I feel the burn of tears behind my eyes, but they don’t come to the surface. Maybe I’ve used them all up. “I’m not different,” I tell him, softly and with conviction. “I’m your sister. I’ve loved you since the very first time I saw you, and I always will.”
Kit blinks up at me. This is the part where he will tell me he loves me too, and he always will. That’s what I pray for, to the Maker and the Wild Ones and every other deity I’ve ever heard of.
“I’m cold,” he says uncertainly after a moment. “I’m going to go back to the fire.”
He turns and trots back toward the whale skeleton, toward the crew.
I wish I could sink and vanish into the earth like the light did.
The queen said I’d be immune to heartbreak now, but without the curse, the pain of grief almost feels worse, unmediated by the fog of bloodlust. Now there is only loss.
“Annie?” Lydia’s voice is soft and frightened. “What was that? Is Kit okay?”
Knowing what’s going to happen next doesn’t lessen the dread.
I swallow a sob and turn to look at my sister, really look at her.
She’s almost as tall as me now; in a few years she’ll probably be taller.
She’s fine-boned, but has Papa’s strong chin and Mama’s stubborn way of tilting it that should tell anyone not to get in her way.
After the cavern and the queen, swimming back to Kielstraat, I thought maybe taking her love would be easier than with Kit, because my relationship with Lydia has always been more prickly and complicated.
But if anything, looking at her now, it feels harder.
She’s the person who knows me best in all the world, and the one who’s most like me, yet she’s so different too.
Kinder, good to the core. And I won’t get to fix things with us, and she’ll probably never understand why I’ve done what I’ve done.
I want to say something, but I can’t think what.
The queen was right. Lydia is almost a woman, and more than that, she doesn’t need me. Whatever happens next, wherever they go, she’ll survive, and she’ll make sure Kit does too.
I reach out both my hands for Lydia’s. She tilts her head at me, concerned, but takes them and wraps her fingers around mine, heedless of the claws.
With Kit, his love didn’t drain away until after I stopped touching him.

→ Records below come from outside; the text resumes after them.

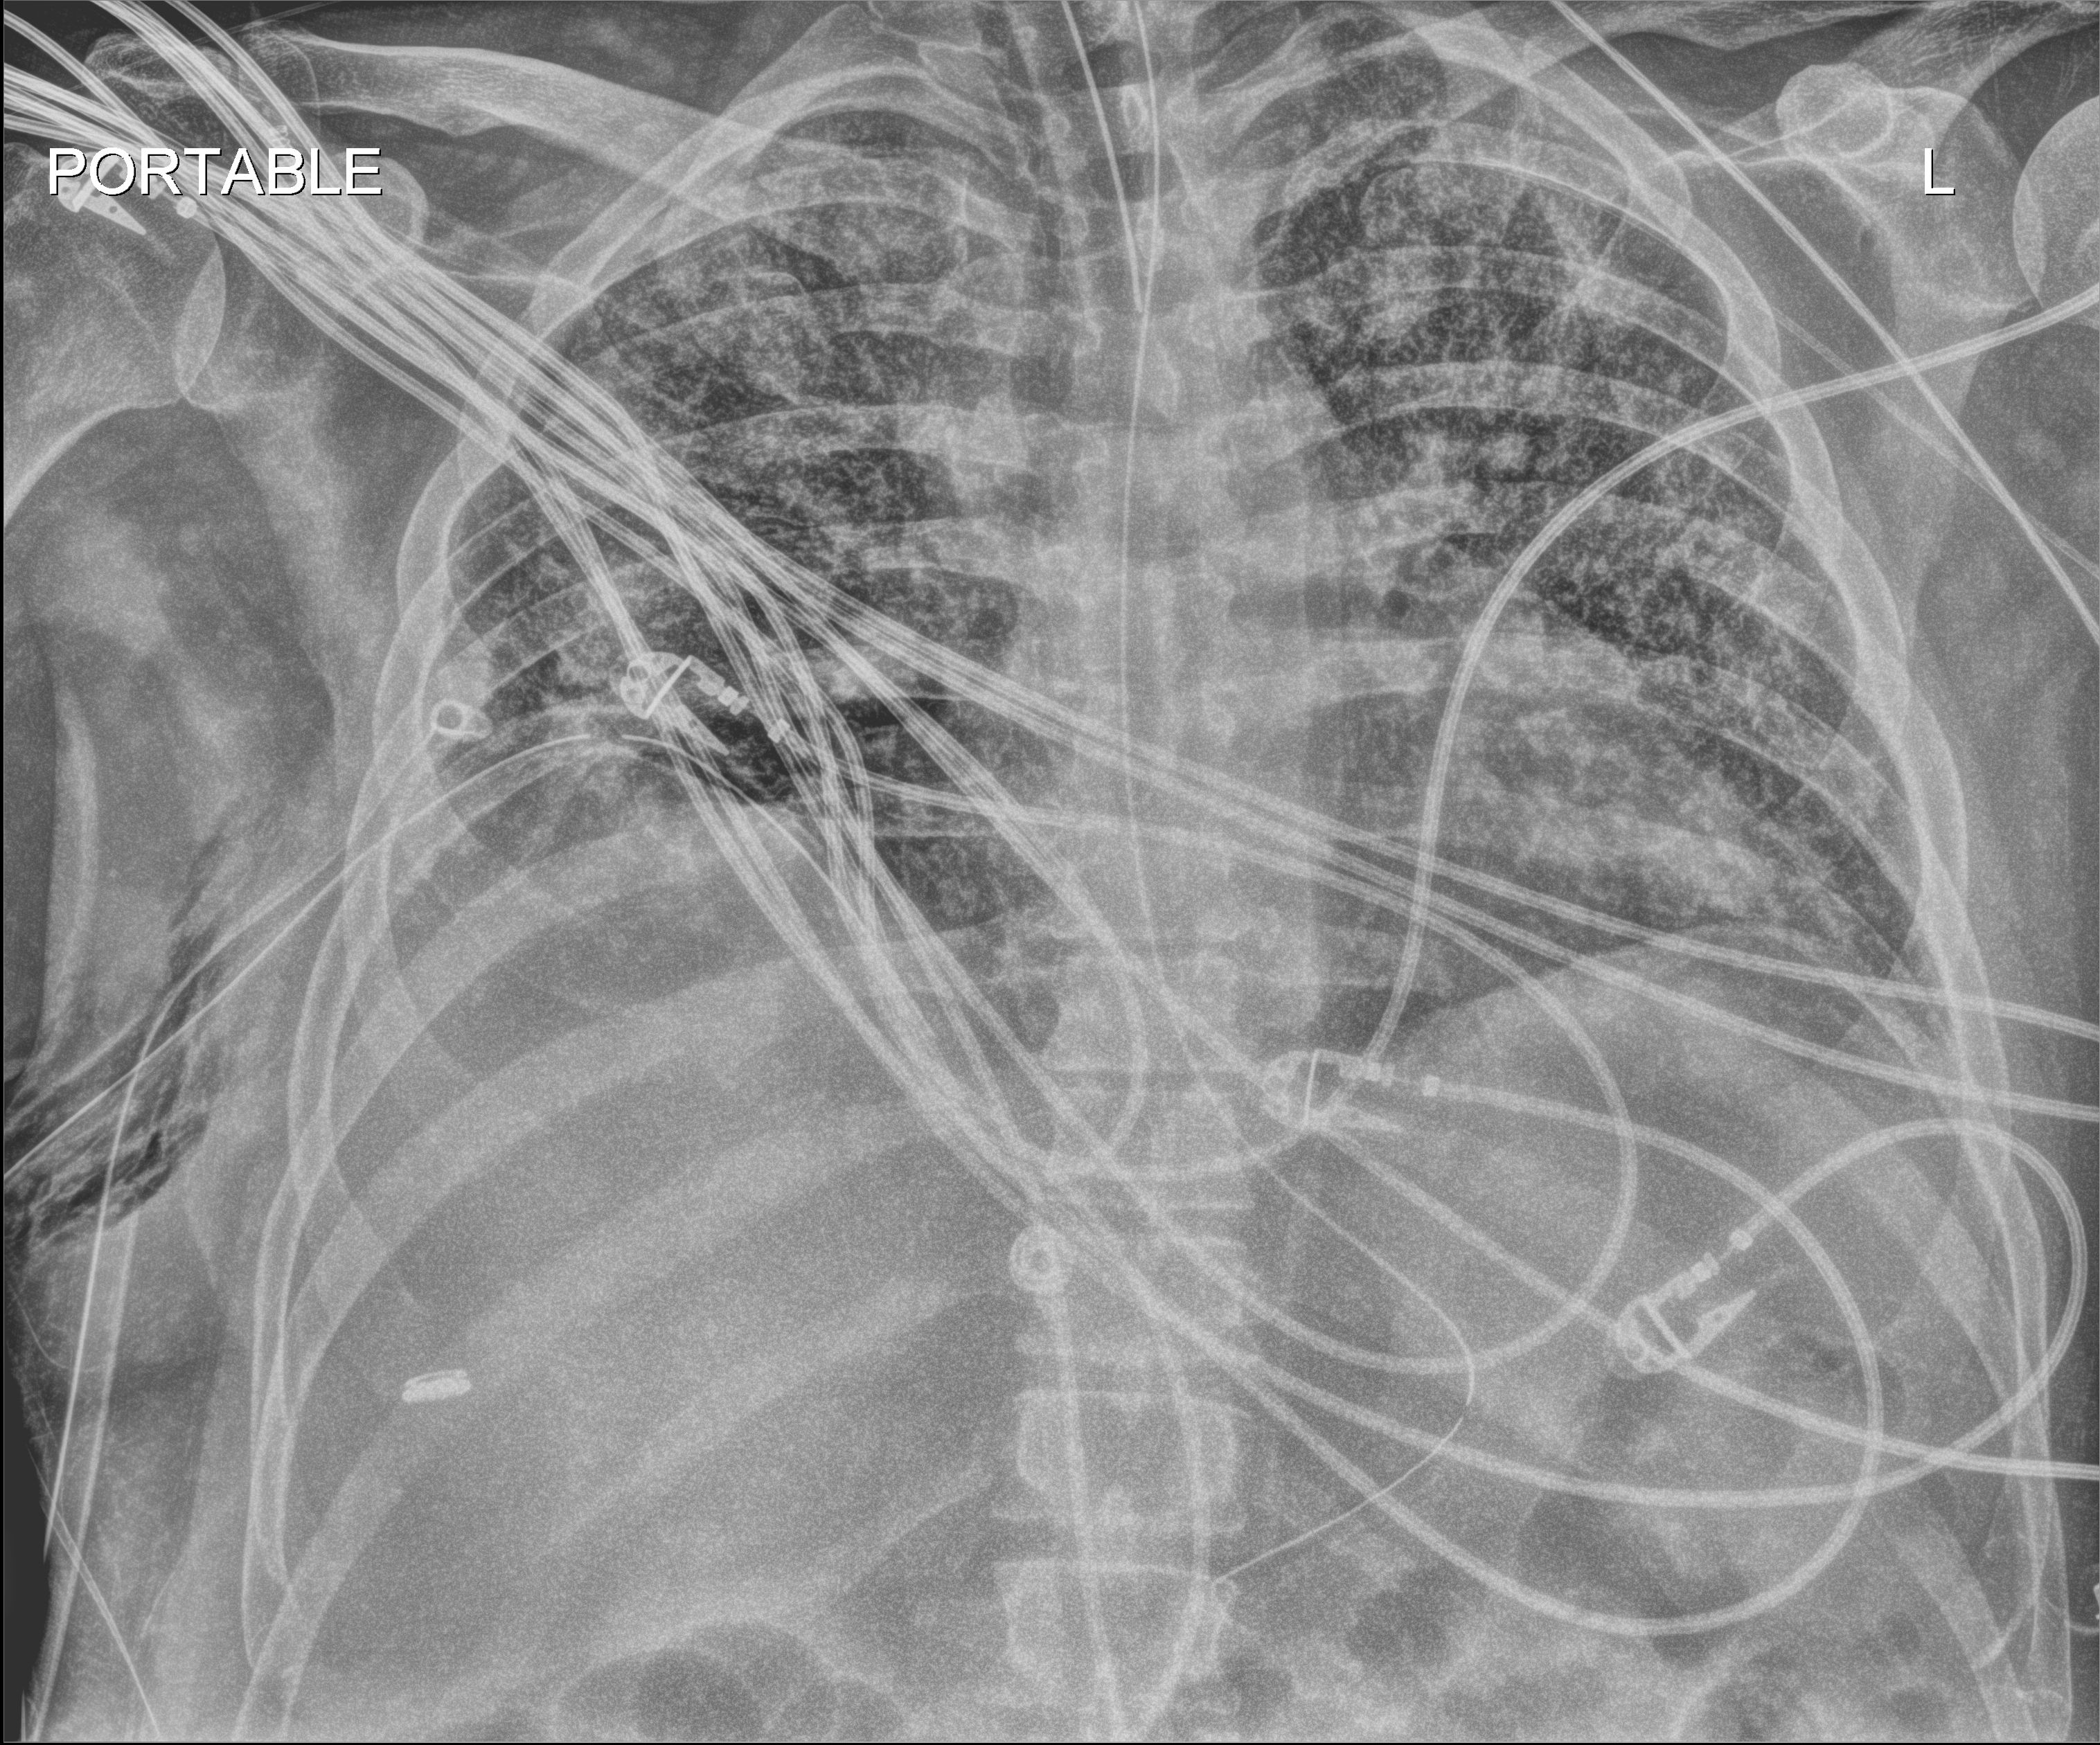
Chest X-ray (portable), anteroposterior (AP) projection. Male patient hospitalised with COVID-19, age 18–59 years.
Admission-level facts for this patient (not findings on this image; timing relative to this image not recorded): admitted to intensive care during this hospital stay: yes; mechanically ventilated during this hospital stay: yes.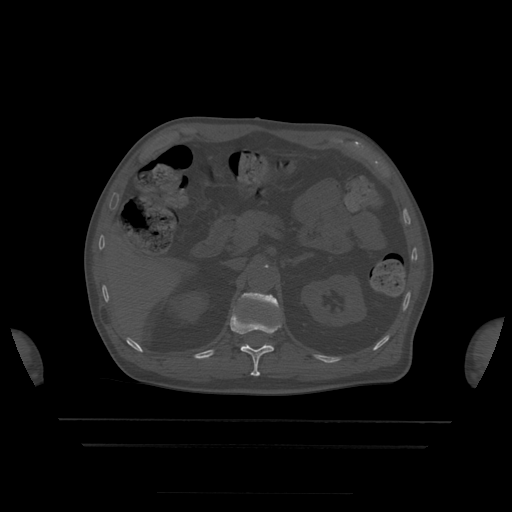
CT including the spine, one axial slice. Slice 188 of 522 in the series (ordered by position). Bone window (W 1800 / L 400 HU). 1.25 mm slice thickness. 512 × 512 image matrix, field of view 436 × 436 mm. Patient age 68 years. Case-level facts recorded for this patient, not image findings: primary cancer: urothelial.
Structures marked on this image (semi-automatically segmented with operator editing):
- L1 vertebra: bounding box <241,293,279,310> (left, top, right, bottom; pixels)
- T12 vertebra: <230,309,281,377>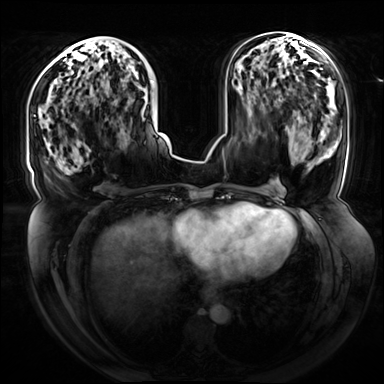
Breast MRI (dynamic contrast-enhanced), one axial slice; position 34 of 72 along the scan axis; dynamic contrast-enhanced series, time point 2 of 8 at this slice position (early post-contrast); 3 T; TE 1.3 ms, TR 4.3 ms; 2.5 mm slice thickness; 384 × 384 image matrix. Female patient.
Outlined on this slice (semi-automatically segmented with operator editing):
- enhancing-tissue mask used for the functional tumour volume (all voxels passing the contrast-enhancement thresholds inside the analysis volume; usually the tumour): bounding box [x1, y1, x2, y2] px = [94, 37, 154, 124]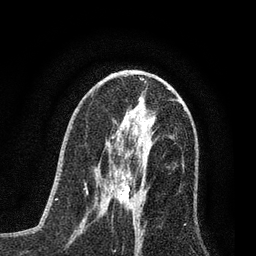
Breast MRI (dynamic contrast-enhanced), one axial slice. Cropped to one breast. Dynamic contrast-enhanced series, time point 2 of 7 at this slice position (early post-contrast). 3 T. TE 2.2 ms, TR 5.4 ms. 2 mm slice thickness. 256 × 256 image matrix, field of view 150 × 150 mm. Female patient.
Annotated regions visible in this slice (semi-automatically segmented with operator editing):
- enhancing-tissue mask used for the functional tumour volume (all voxels passing the contrast-enhancement thresholds inside the analysis volume; usually the tumour): bounding box (x1, y1, x2, y2) in pixels: (99, 164, 144, 207)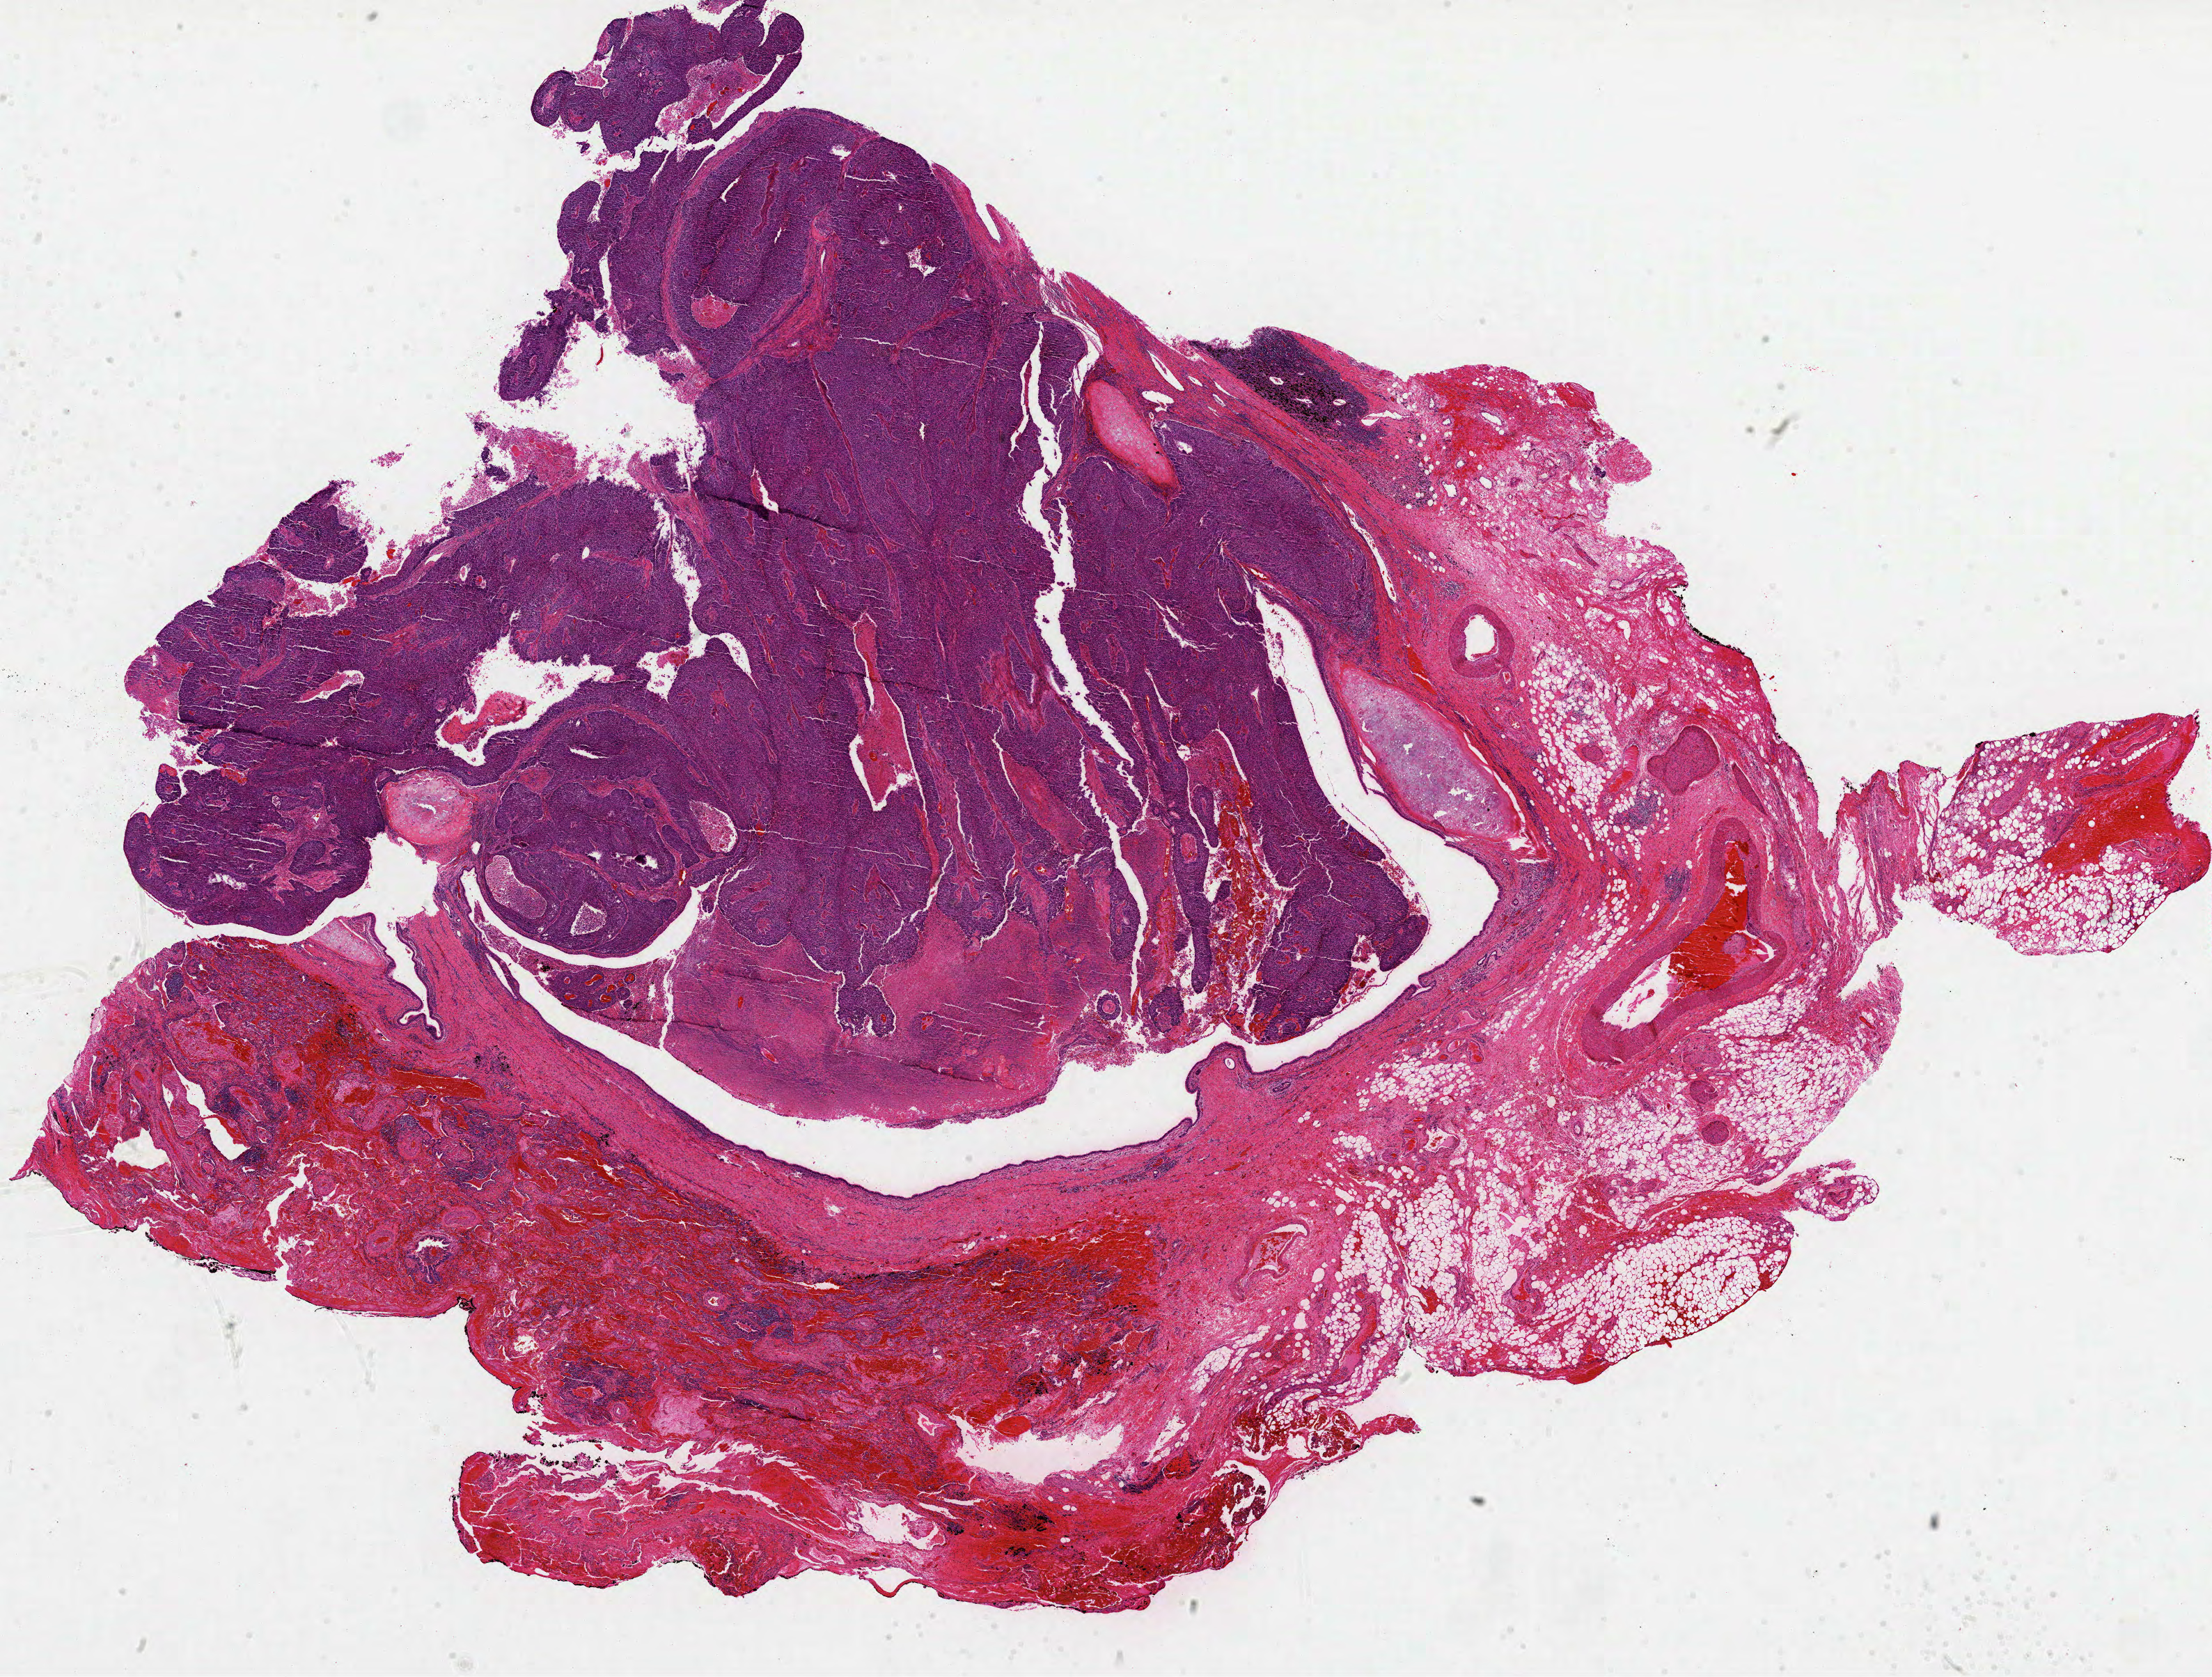
Whole-slide histology image, H&E-stained, low-resolution overview of the scanned area, about 25.6 x 19.4 mm, formalin-fixed paraffin-embedded (FFPE) diagnostic section, lung, primary tumour sample. Male, age 66 years at initial diagnosis.
Pathologic diagnosis: Squamous cell carcinoma, NOS (upper lobe, lung). AJCC pathologic stage: IIIA (6th edition). TNM: T2 N2 M0. Laterality: left.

So I stay in that pose, holding Lydia’s hands for too long, longer than makes sense, hoping she can’t feel me shake. I try to memorize the feeling of her warmth, the sound of her breathing.
But it can’t last forever. Eventually I have to let her go.
She looks confused as she releases my hands, and then goes still, that same shudder moving through her. Her eyes go wide and unfocused, and her hands slowly fall to her sides, fingers twitching as though with aftershocks.
Again that light wells up from inside her, but she’s aware of it in a way that Kit wasn’t. She looks down at herself, breath coming fast as the light rises through her chest, illuminating her face for one blindingly beautiful moment before draining into the ground and flowing toward the sea.
“What—?” she whispers, voice high and cracked. “What are you doing?”
“It’s okay,” I say, as reassuringly as I can. I look on as the stillness breaks and Lydia stumbles back. A moment passes and she hasn’t met my eyes. She is breathing hard.